## Work task
Lines with "quilates" in the entries below: count them and reply with the number alone.

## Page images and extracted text
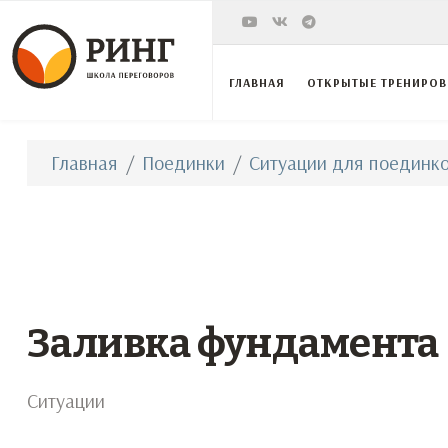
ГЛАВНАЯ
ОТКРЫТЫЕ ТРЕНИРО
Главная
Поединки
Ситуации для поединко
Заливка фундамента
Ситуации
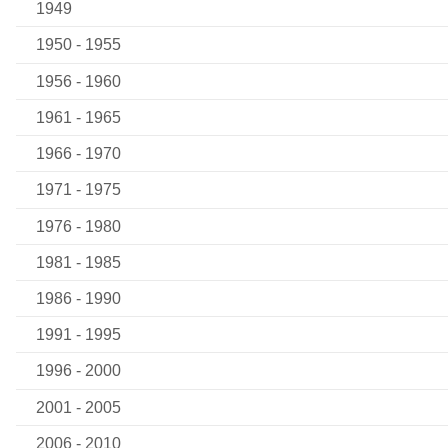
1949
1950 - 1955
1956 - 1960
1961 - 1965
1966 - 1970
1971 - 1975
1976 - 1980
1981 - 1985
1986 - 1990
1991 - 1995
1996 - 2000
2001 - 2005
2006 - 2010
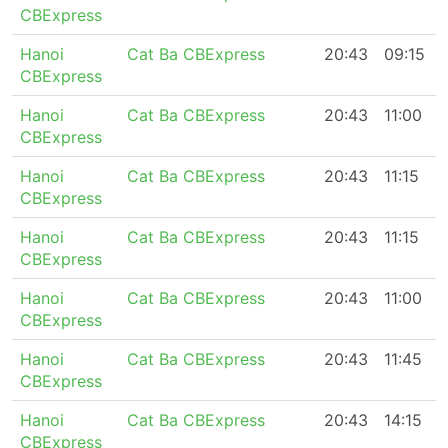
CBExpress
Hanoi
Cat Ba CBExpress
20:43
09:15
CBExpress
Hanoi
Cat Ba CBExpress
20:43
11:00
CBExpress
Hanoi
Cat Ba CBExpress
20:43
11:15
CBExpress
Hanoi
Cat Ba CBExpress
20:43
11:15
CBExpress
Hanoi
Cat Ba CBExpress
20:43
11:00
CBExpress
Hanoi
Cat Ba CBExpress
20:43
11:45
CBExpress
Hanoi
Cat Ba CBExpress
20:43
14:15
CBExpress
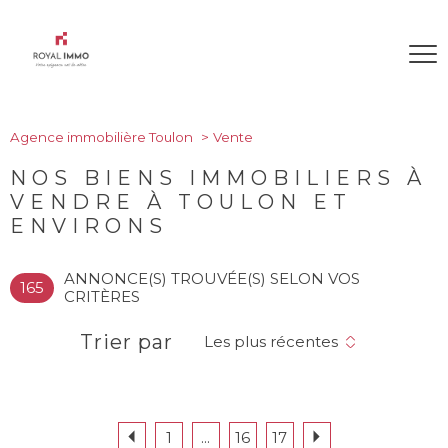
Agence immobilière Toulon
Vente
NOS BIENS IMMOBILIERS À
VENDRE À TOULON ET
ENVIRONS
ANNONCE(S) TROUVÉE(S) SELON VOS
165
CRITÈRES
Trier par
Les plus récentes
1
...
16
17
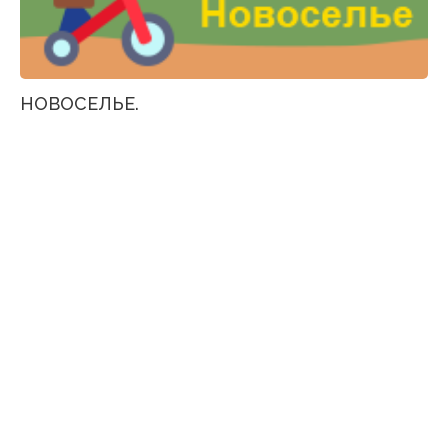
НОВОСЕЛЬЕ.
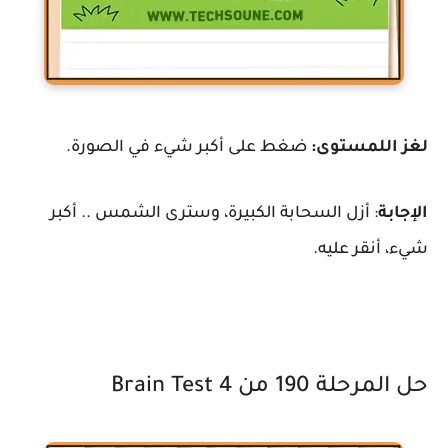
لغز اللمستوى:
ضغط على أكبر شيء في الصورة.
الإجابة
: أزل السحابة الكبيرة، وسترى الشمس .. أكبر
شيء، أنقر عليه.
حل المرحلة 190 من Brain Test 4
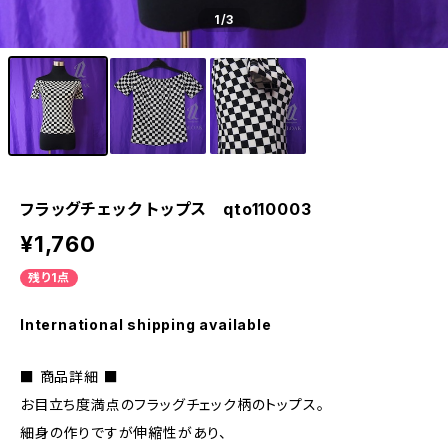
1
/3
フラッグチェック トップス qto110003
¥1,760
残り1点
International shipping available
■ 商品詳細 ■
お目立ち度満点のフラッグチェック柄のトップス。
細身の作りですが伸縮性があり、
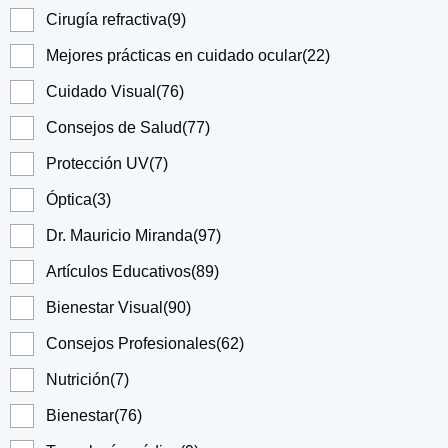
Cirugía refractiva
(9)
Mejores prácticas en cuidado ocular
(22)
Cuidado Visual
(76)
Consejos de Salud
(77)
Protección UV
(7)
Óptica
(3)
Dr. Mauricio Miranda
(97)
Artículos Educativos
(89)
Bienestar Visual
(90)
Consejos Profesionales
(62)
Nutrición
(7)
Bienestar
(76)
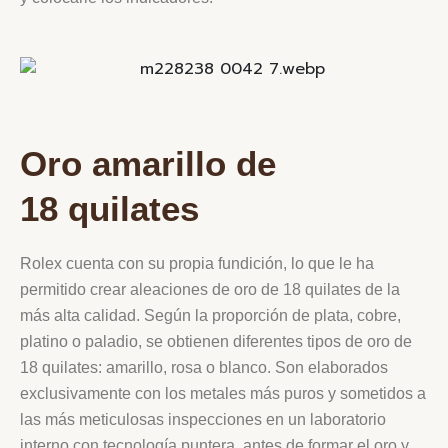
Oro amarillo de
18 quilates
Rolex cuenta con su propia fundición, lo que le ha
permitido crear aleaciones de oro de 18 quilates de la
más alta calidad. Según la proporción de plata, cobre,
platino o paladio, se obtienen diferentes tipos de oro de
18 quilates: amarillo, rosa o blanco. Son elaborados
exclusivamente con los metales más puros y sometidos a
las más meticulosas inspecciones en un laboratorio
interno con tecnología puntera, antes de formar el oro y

## Answer for the task
3